[[ RAW DATA open ]]

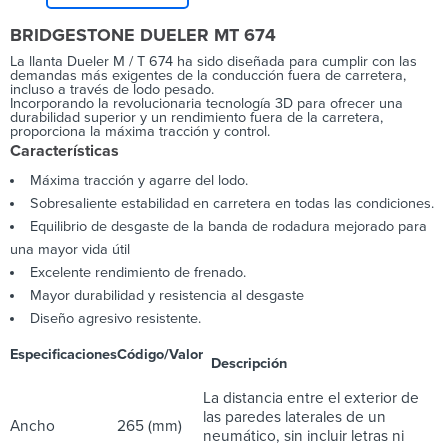
BRIDGESTONE DUELER MT 674
La llanta Dueler M / T 674 ha sido diseñada para cumplir con las
demandas más exigentes de la conducción fuera de carretera,
incluso a través de lodo pesado.
Incorporando la revolucionaria tecnología 3D para ofrecer una
durabilidad superior y un rendimiento fuera de la carretera,
proporciona la máxima tracción y control.
Características
Máxima tracción y agarre del lodo.
Sobresaliente estabilidad en carretera en todas las condiciones.
Equilibrio de desgaste de la banda de rodadura mejorado para
una mayor vida útil
Excelente rendimiento de frenado.
Mayor durabilidad y resistencia al desgaste
Diseño agresivo resistente.
Especificaciones
Código/Valor
Descripción
La distancia entre el exterior de
las paredes laterales de un
Ancho
265 (mm)
neumático, sin incluir letras ni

[[ RAW DATA closed ]]

**TASK ITEM**
Print each line, starting with the one that contains "Mayor durabilidad y resistencia al desgaste" and ending with the last line of the data, exactly as it stands and with no other lines.

**EXPECTED OUTPUT**
Mayor durabilidad y resistencia al desgaste
Diseño agresivo resistente.
Especificaciones
Código/Valor
Descripción
La distancia entre el exterior de
las paredes laterales de un
Ancho
265 (mm)
neumático, sin incluir letras ni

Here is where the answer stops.